• Problem statement
I would like each line of the data that holds the word "conteúdo" copied out.

• Data section
+ + + + + + +

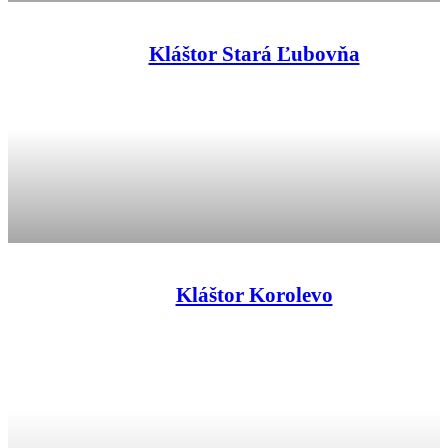
Kláštor Stará Ľubovňa
Kláštor Korolevo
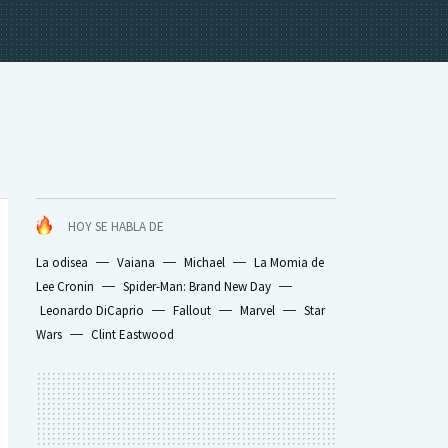
HOY SE HABLA DE
La odisea
Vaiana
Michael
La Momia de
Lee Cronin
Spider-Man: Brand New Day
Leonardo DiCaprio
Fallout
Marvel
Star
Wars
Clint Eastwood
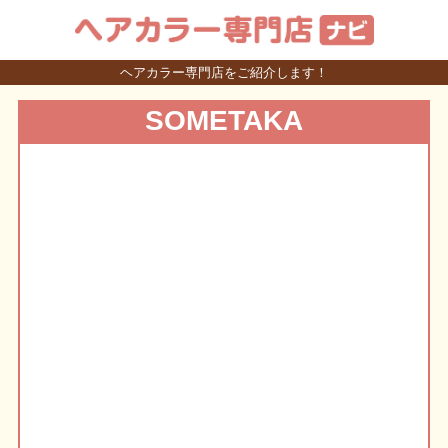
ヘアカラー専門店をご紹介します！
SOMETAKA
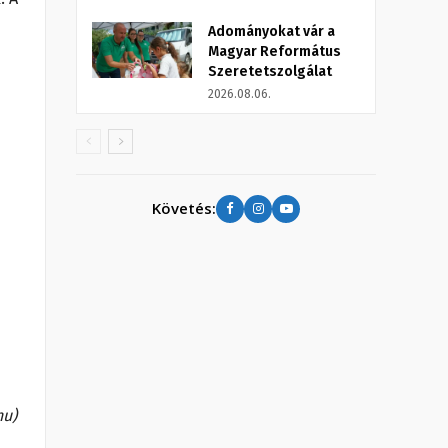
Adományokat vár a
Magyar Református
Szeretetszolgálat
2026.08.06.
Követés:
hu)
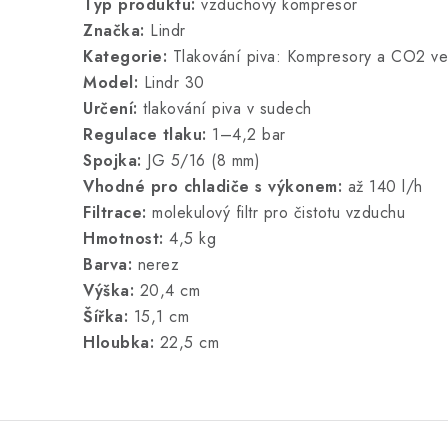
Typ produktu:
vzduchový kompresor
Značka:
Lindr
Kategorie:
Tlakování piva: Kompresory a CO2 ven
Model:
Lindr 30
Určení:
tlakování piva v sudech
Regulace tlaku:
1–4,2 bar
Spojka:
JG 5/16 (8 mm)
Vhodné pro chladiče s výkonem:
až 140 l/h
Filtrace:
molekulový filtr pro čistotu vzduchu
Hmotnost:
4,5 kg
Barva:
nerez
Výška:
20,4 cm
Šířka:
15,1 cm
Hloubka:
22,5 cm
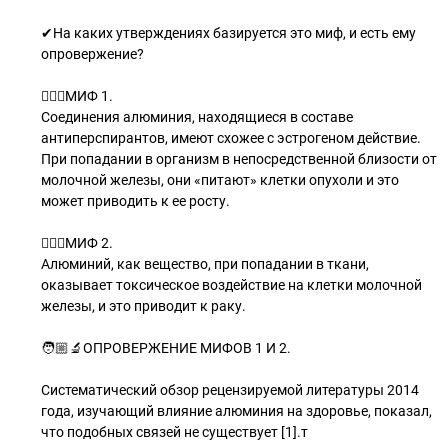
✔На каких утверждениях базируется это миф, и есть ему
опровержение?
🧝🏻‍♂МИФ 1.
Соединения алюминия, находящиеся в составе
антиперспирантов, имеют схожее с эстрогеном действие.
При попадании в организм в непосредственной близости от
молочной железы, они «питают» клетки опухоли и это
может приводить к ее росту.
🧝🏼‍♂МИФ 2.
Алюминий, как вещество, при попадании в ткани,
оказывает токсическое воздействие на клетки молочной
железы, и это приводит к раку.
🧑🏼‍🔬ОПРОВЕРЖЕНИЕ МИФОВ 1 И 2.
Систематический обзор рецензируемой литературы 2014
года, изучающий влияние алюминия на здоровье, показал,
что подобных связей не существует [1].т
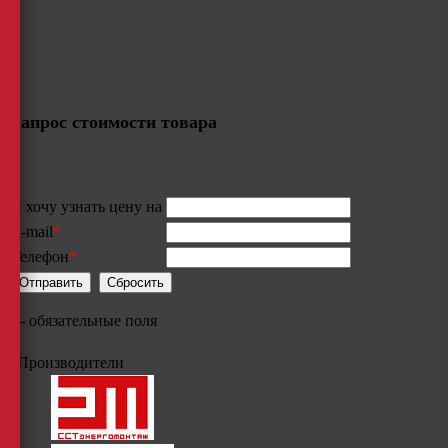
Запрос стоимости товара
Я хочу узнать цену на
E-mail
*
Телефон
*
*
- обязательные поля
Производители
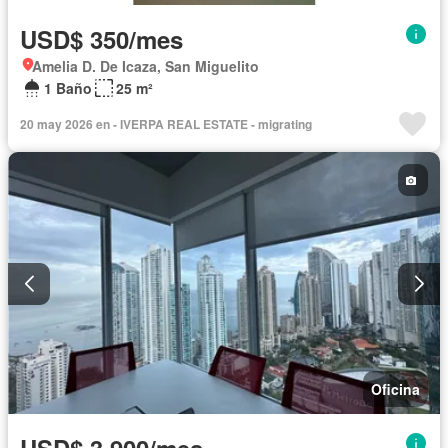
USD$ 350/mes
Amelia D. De Icaza, San Miguelito
1 Baño
25 m²
20 may 2026 en - IVERPA REAL ESTATE - migrating
Oficina
USD$ 3,900/mes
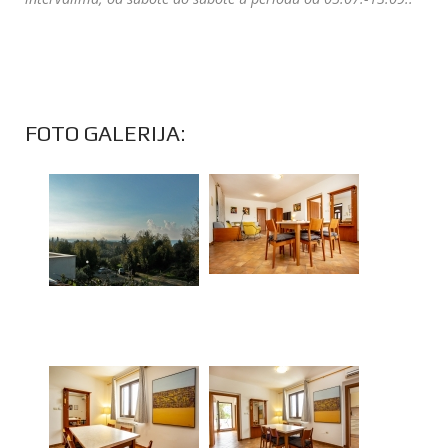
FOTO GALERIJA:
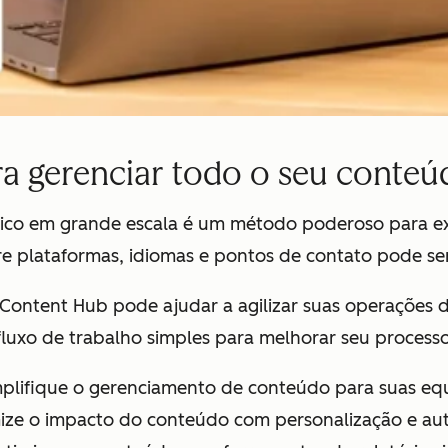
a gerenciar todo o seu conteú
égico em grande escala é um método poderoso para ex
e plataformas, idiomas e pontos de contato pode ser
Content Hub pode ajudar a agilizar suas operações d
fluxo de trabalho simples para melhorar seu proces
mplifique o gerenciamento de conteúdo para suas eq
ize o impacto do conteúdo com personalização e a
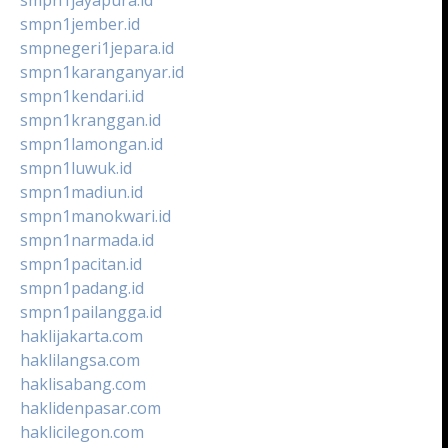
smpn1jember.id
smpnegeri1jepara.id
smpn1karanganyar.id
smpn1kendari.id
smpn1kranggan.id
smpn1lamongan.id
smpn1luwuk.id
smpn1madiun.id
smpn1manokwari.id
smpn1narmada.id
smpn1pacitan.id
smpn1padang.id
smpn1pailangga.id
haklijakarta.com
haklilangsa.com
haklisabang.com
haklidenpasar.com
haklicilegon.com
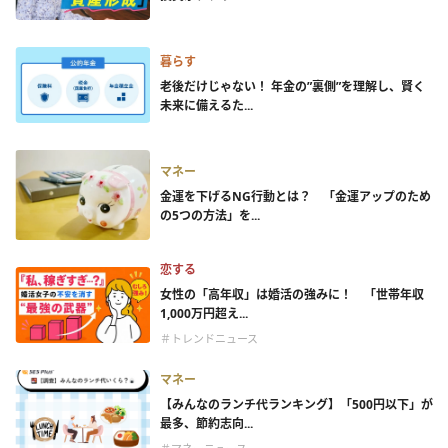
暮らす
老後だけじゃない！ 年金の”裏側”を理解し、賢く
未来に備えるた...
マネー
金運を下げるNG行動とは？ 「金運アップのため
の5つの方法」を...
恋する
女性の「高年収」は婚活の強みに！ 「世帯年収
1,000万円超え...
＃トレンドニュース
マネー
【みんなのランチ代ランキング】「500円以下」が
最多、節約志向...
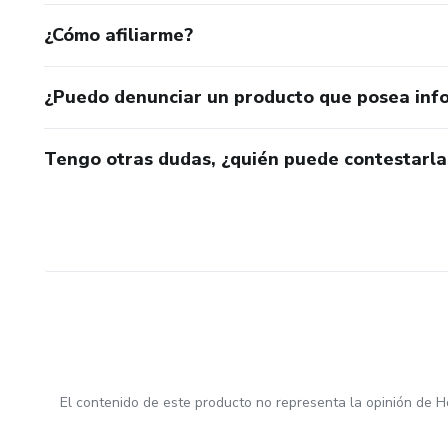
¿Cómo afiliarme?
¿Puedo denunciar un producto que posea inf
Tengo otras dudas, ¿quién puede contestarla
El contenido de este producto no representa la opinión de H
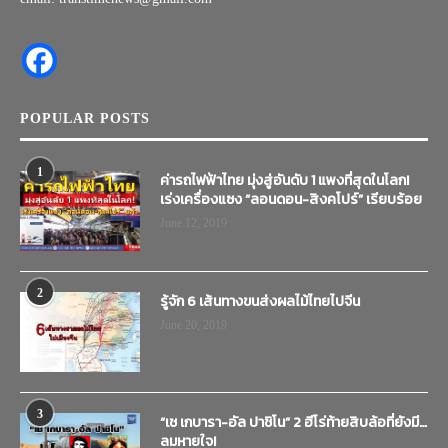
POPULAR POSTS
1
ค่ารถไฟฟ้าไทย มุ่งสู่อันดับ 1 แพงที่สุดในโลก!
เร่งเครื่องแซง “ลอนดอน-สิงคโปร์” เรียบร้อย
June 12, 2019
2
รู้จัก 6 เส้นทางขนส่งผลไม้ไทยไปจีน
June 20, 2019
3
“เช เกบารา-อัล ปาชิโน” 2 ฮีโร่ท้ายสิบล้อที่ยังมี…
ลมหายใจ!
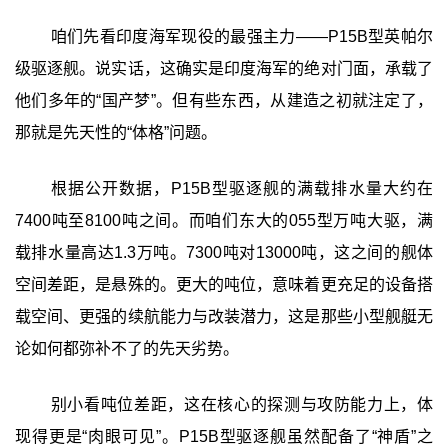
咱们先看印度海军现役的最强主力——P15B型英帕尔
级驱逐舰。说实话，这确实是印度海军的绝对门面，承载了
他们多年的“国产梦”。但有些东西，从建造之初就注定了，
那就是先天性的“体格”问题。
根据公开数据，P15B型驱逐舰的满载排水量大约在
7400吨至8100吨之间。而咱们东大的055型万吨大驱，满
载排水量高达1.3万吨。7300吨对13000吨，这之间的舰体
空间差距，是悬殊的。更大的吨位，意味着更充足的设备搭
载空间、更强的续航能力与改装潜力，这是那些小型舰艇无
论如何都弥补不了的先天劣势。
别小看吨位差距，这在核心的探测与攻防能力上，体
现得更是“肉眼可见”。P15B型驱逐舰虽然配备了“神盾”之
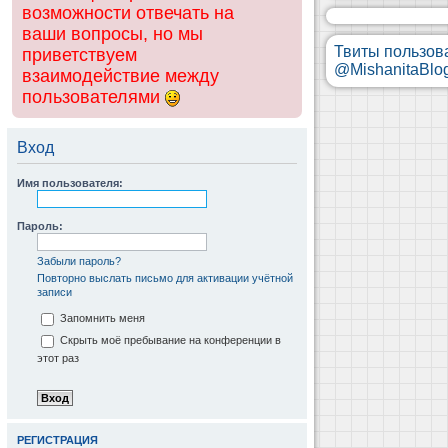
возможности отвечать на
ваши вопросы, но мы
Твиты пользов
приветствуем
@MishanitaBlo
взаимодействие между
пользователями
Вход
Имя пользователя:
Пароль:
Забыли пароль?
Повторно выслать письмо для активации учётной
записи
Запомнить меня
Скрыть моё пребывание на конференции в
этот раз
РЕГИСТРАЦИЯ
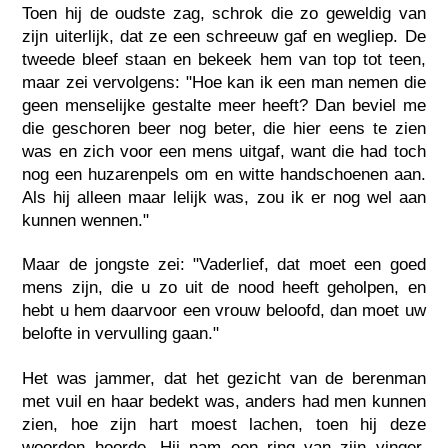
Toen hij de oudste zag, schrok die zo geweldig van
zijn uiterlijk, dat ze een schreeuw gaf en wegliep. De
tweede bleef staan en bekeek hem van top tot teen,
maar zei vervolgens: "Hoe kan ik een man nemen die
geen menselijke gestalte meer heeft? Dan beviel me
die geschoren beer nog beter, die hier eens te zien
was en zich voor een mens uitgaf, want die had toch
nog een huzarenpels om en witte handschoenen aan.
Als hij alleen maar lelijk was, zou ik er nog wel aan
kunnen wennen."
Maar de jongste zei: "Vaderlief, dat moet een goed
mens zijn, die u zo uit de nood heeft geholpen, en
hebt u hem daarvoor een vrouw beloofd, dan moet uw
belofte in vervulling gaan."
Het was jammer, dat het gezicht van de berenman
met vuil en haar bedekt was, anders had men kunnen
zien, hoe zijn hart moest lachen, toen hij deze
woorden hoorde. Hij nam een ring van zijn vinger,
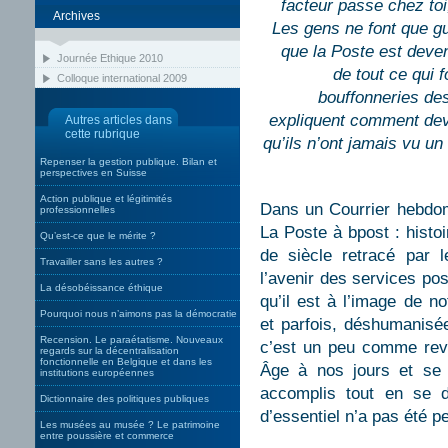
facteur passe chez toi
Archives
Les gens ne font que gu
que la Poste est deven
Journée Ethique 2010
de tout ce qui f
Colloque international 2009
bouffonneries des
expliquent comment devra
Autres articles dans
cette rubrique
qu’ils n’ont jamais vu un
Repenser la gestion publique. Bilan et
perspectives en Suisse
Action publique et légitimités
Dans un Courrier hebdoma
professionnelles
La Poste à bpost : histo
Qu’est-ce que le mérite ?
de siècle retracé par l
Travailler sans les autres ?
l’avenir des services pos
La désobéissance éthique
qu’il est à l’image de no
Pourquoi nous n’aimons pas la démocratie
et parfois, déshumanisée
Recension. Le paraétatisme. Nouveaux
c’est un peu comme revo
regards sur la décentralisation
fonctionnelle en Belgique et dans les
Âge à nos jours et se 
institutions européennes
accomplis tout en se d
Dictionnaire des politiques publiques
d’essentiel n’a pas été 
Les musées au musée ? Le patrimoine
entre poussière et commerce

+ + + + + + +

• Result of this exercise
mplifique o gerenciamento de conteúdo para suas eq
ize o impacto do conteúdo com personalização e a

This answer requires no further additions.